Peuplée, avant la conquête romaine (56 av. J.-C.), de Celtes et de Belges à l’est, de Ligures et d’Ibères à l’ouest, la future Normandie est incorporée, sous Auguste, à la Lyonnaise. Elle est divisée en six civitates, puis organisée par Dioclétien en une province de IIe Lyonnaise, avec Rouen pour capitale. Le christianisme y est prêché au milieu du iiie s., selon la tradition par saint Nicaise, et se développe d’abord autour de l’évêché de Rouen (v. 314), puis dans les villes, où sont créés d’autres évêchés : Bayeux, Avranches, Évreux (ive-ve s.), Sées et Coutances (début du vie s.). Occupée au ve s. par les Francs — partie intégrante de la Neustrie au viie s. —, la région est profondément pénétrée par le monachisme. Ce dernier s’implante d’abord au vie s. dans l’ouest ; il s’établit ensuite avec les Bénédictins dans la vallée de la Seine et en Haute-Normandie, où sont édifiées les abbayes de Saint-Wandrille (649), Jumièges (v. 654), Fécamp (v. 658). Mais au ixe s., le pays est victime des premières invasions scandinaves (incendie de Rouen, en 841, pillage des grandes abbayes, etc.).

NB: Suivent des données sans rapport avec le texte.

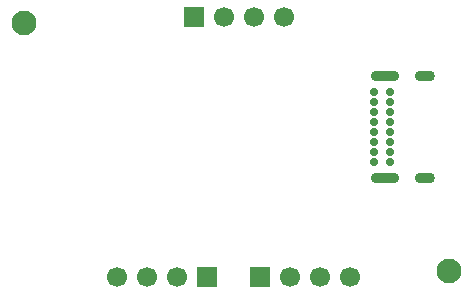
<source format=gbr>
%TF.GenerationSoftware,KiCad,Pcbnew,9.0.2*%
%TF.CreationDate,2025-06-11T21:18:27+05:30*%
%TF.ProjectId,STM 32,53544d20-3332-42e6-9b69-6361645f7063,rev?*%
%TF.SameCoordinates,Original*%
%TF.FileFunction,Soldermask,Bot*%
%TF.FilePolarity,Negative*%
%FSLAX46Y46*%
G04 Gerber Fmt 4.6, Leading zero omitted, Abs format (unit mm)*
G04 Created by KiCad (PCBNEW 9.0.2) date 2025-06-11 21:18:27*
%MOMM*%
%LPD*%
G01*
G04 APERTURE LIST*
%ADD10R,1.700000X1.700000*%
%ADD11C,1.700000*%
%ADD12C,2.100000*%
%ADD13C,0.700000*%
%ADD14O,2.400000X0.900000*%
%ADD15O,1.700000X0.900000*%
G04 APERTURE END LIST*
D10*
%TO.C,UART*%
X104000000Y-113000000D03*
D11*
X101460000Y-113000000D03*
X98920000Y-113000000D03*
X96380000Y-113000000D03*
%TD*%
D10*
%TO.C,I2C*%
X108500000Y-113000000D03*
D11*
X111040000Y-113000000D03*
X113580000Y-113000000D03*
X116120000Y-113000000D03*
%TD*%
D12*
%TO.C,H1*%
X88500000Y-91500000D03*
%TD*%
D13*
%TO.C,USB*%
X118140000Y-103300000D03*
X118140000Y-102450000D03*
X118140000Y-101600000D03*
X118140000Y-100750000D03*
X118140000Y-99900000D03*
X118140000Y-99050000D03*
X118140000Y-98200000D03*
X118140000Y-97350000D03*
X119490000Y-97350000D03*
X119490000Y-98200000D03*
X119490000Y-99050000D03*
X119490000Y-99900000D03*
X119490000Y-100750000D03*
X119490000Y-101600000D03*
X119490000Y-102450000D03*
X119490000Y-103300000D03*
D14*
X119120000Y-104650000D03*
D15*
X122500000Y-104650000D03*
D14*
X119120000Y-96000000D03*
D15*
X122500000Y-96000000D03*
%TD*%
D12*
%TO.C,H2*%
X124500000Y-112500000D03*
%TD*%
D10*
%TO.C,SWD*%
X102960000Y-91000000D03*
D11*
X105500000Y-91000000D03*
X108040000Y-91000000D03*
X110580000Y-91000000D03*
%TD*%
M02*

</source>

Le duché de Normandie (xe-xiie s.)

• La formation du duché. Dès le début du xe s., des hordes de Vikings, ou Normands*, se fixent dans la basse vallée de la Seine, que Charles III le Simple cède en 911, au traité de Saint-Clair-sur-Epte, à Rollon (Hrôlfr), à condition qu’il reçoive le baptême et empêche l’installation de nouveaux Scandinaves. Accru en 924 du Mans et de Bayeux, puis en 933 du Cotentin et de l’Avranchin, ce territoire forme, sous l’autorité de Rollon (911 - v. 930-932) et de Guillaume Ier Longue-Épée, une unité territoriale et politique stable dont les limites sont celles de la province ecclésiastique de Rouen. Peu nombreux, assimilant la langue et les mœurs des autochtones avec une rapidité variable, les Normands constituent un véritable État indépendant et original grâce à l’autorité et à la longévité de leurs princes, qui maintiennent la paix intérieure dans le cadre du système féodal et la paix extérieure grâce à l’alliance franque.

Les descendants de Rollon, Guillaume Ier Longue-Épée (v. 930/932-942) et Richard Ier sans Peur (942-996), détiennent en fait une autorité presque absolue qui se renforce sous Richard II le Bon (996-1026) « duc par la grâce de Dieu » ; protecteur de l’Église, le duc restaure et développe évêchés et abbayes (Fécamp, la plus importante du duché, Jumièges, Saint-Wandrille, Saint-Ouen de Rouen et Mont-Saint-Michel) ; il désigne lui-même les évêques et les principaux abbés qui deviennent les grands auxiliaires de la politique ducale. Le duché est enrichi par les nombreux butins amassés à Rouen, et le duché se couvre alors de villes nouvelles (Dieppe, Falaise, Argentan, Alençon, Saint-Lô, Cherbourg, Barfleur et surtout Caen, qui apparaît vers 1025 et devient vite capitale secondaire des ducs). Succédant à Richard III (1026-27), Robert Ier le Libéral (1027-1035) laisse à Guillaume*, son fils bâtard (1035-1087), une succession difficile : pendant sa minorité, la Normandie connaît l’insécurité et la misère des guerres intestines, alors même que la prospérité économique et l’administration ducale ne semblent pas souffrir de la crise, qui ne prend fin qu’en 1047, après la victoire de Val-ès-Dunes et la promulgation de la « trêve de Dieu » à Caen.